Pregnancy & Lactation
Pregnancy category C. It is not known whether Oxytocin is excreted in human milk
Precautions & Warnings
- Since uterine sensitivity to Oxyton DS may vary widely. Oxyton DS should be used with care. The smallest effective dose must be determined for each patient and then utilized to initiate labor.
- Oxyton DS should only be used when adequate medical supervision is provided. Fetal heart rate and maternal blood pressure should be determined.
- Oxyton DS should be used with care if scars of the uterus and of the cervix uteri exist.
Overdose Effects
Excess Oxyton DS may cause violent uterine contractions leading to fetal bradycardia and arrhythmias, extensive laceration of the soft tissues, uterine rupture and perhaps fetal or maternal death.
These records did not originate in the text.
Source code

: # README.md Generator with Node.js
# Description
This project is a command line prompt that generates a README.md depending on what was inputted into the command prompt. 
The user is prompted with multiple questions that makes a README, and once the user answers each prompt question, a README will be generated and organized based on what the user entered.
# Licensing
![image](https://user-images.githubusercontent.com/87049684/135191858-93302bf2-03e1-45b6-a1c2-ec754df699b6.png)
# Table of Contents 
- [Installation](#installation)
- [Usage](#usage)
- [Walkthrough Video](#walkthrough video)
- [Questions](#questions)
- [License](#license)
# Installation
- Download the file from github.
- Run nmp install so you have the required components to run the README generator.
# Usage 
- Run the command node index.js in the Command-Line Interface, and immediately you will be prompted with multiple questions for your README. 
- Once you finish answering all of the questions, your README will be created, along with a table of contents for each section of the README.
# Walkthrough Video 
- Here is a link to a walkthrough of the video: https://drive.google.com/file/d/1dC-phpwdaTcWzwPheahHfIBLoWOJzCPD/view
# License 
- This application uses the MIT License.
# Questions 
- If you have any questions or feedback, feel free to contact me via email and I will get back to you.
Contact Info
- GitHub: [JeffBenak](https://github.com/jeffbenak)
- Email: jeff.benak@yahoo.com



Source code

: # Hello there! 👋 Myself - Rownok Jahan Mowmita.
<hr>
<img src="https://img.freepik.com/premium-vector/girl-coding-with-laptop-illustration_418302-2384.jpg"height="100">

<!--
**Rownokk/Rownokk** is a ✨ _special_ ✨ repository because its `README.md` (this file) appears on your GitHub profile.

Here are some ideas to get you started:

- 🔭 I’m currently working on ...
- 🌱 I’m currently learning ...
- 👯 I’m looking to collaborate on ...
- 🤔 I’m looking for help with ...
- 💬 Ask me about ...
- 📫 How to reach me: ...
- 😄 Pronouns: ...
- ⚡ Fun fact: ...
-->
Treatment consists of immediate discontinuation of the infusion and induction of tocolysis.
Therapeutic Class
Drugs acting on the Uterus
Reconstitution
Oxyton DS has been shown not to lose its potency for at least 24 hours (at room temperature and in daylight conditions) when diluted with one of the following infusion fluids:
Direct injection into the infusion line is also possible with the following infusion fluids, provided that there are no contra-indications of perfusion of the Individual fluids.
- Sodium chloride 0.9%
- Anhydrous glucose 5%
Direct injection into the infusion line is also possible with the following infusion fluids, provided that there are no contra-indications of perfusion of the Individual fluids.
- Sorbitol 5%
- Invert sugar 10%
- Ringer's solution
- Hartmann's solution (Ringer-lactate);
- Rheomacrodex
- Vamin
Storage Conditions
Store in between 2 to 8°C, in dark & frost free place. Keep out of the reach of children.